Giscard proposes Irish deal
FORMER FRENCH president Valéry Giscard d’Estaing has said that retaining all 27 European commissioners would not be in the best interest of the European Union and a more “elegant solution” would be to allow Ireland a derogation whereby it would be guaranteed its commissioner until 2020.
Mr Giscard (83), who chaired the commission that drafted the proposed EU constitution, was addressing a debate on the Lisbon Treaty at Trinity College Dublin’s Philosophical Society.
Earlier, he had met Taoiseach Brian Cowen at Government Buildings for over an hour, where they discussed the forthcoming second referendum on the treaty and wider European affairs.
Outlining his view that the number of commissioners should be reduced to 15, he said that the commission would be built on skill and competence rather than national identity, and it would operate on a strict rule of rotation.
“The commission has to be effective.
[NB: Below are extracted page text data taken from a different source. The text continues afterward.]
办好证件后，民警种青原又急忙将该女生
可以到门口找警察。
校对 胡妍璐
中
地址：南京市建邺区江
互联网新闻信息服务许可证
Everybody knows this. The excessive number of commissioners leads to a multiplication of interventions as each commissioner wants to justify his existence by proposing new measures for implementation.”
He pointed out that the complement of commissioners was identified as only the fourth most important issue for those who voted No in last June’s referendum – it ranked after confusion as to the treaty’s contents, the question of identity and moral values, he said.
He said that Ireland could ratify Lisbon in a second referendum, or vote No again, leading to isolation or to a situation where the Nice Treaty – “the worst of all EU treaties” – would still operate. Both would leave Ireland in difficulty.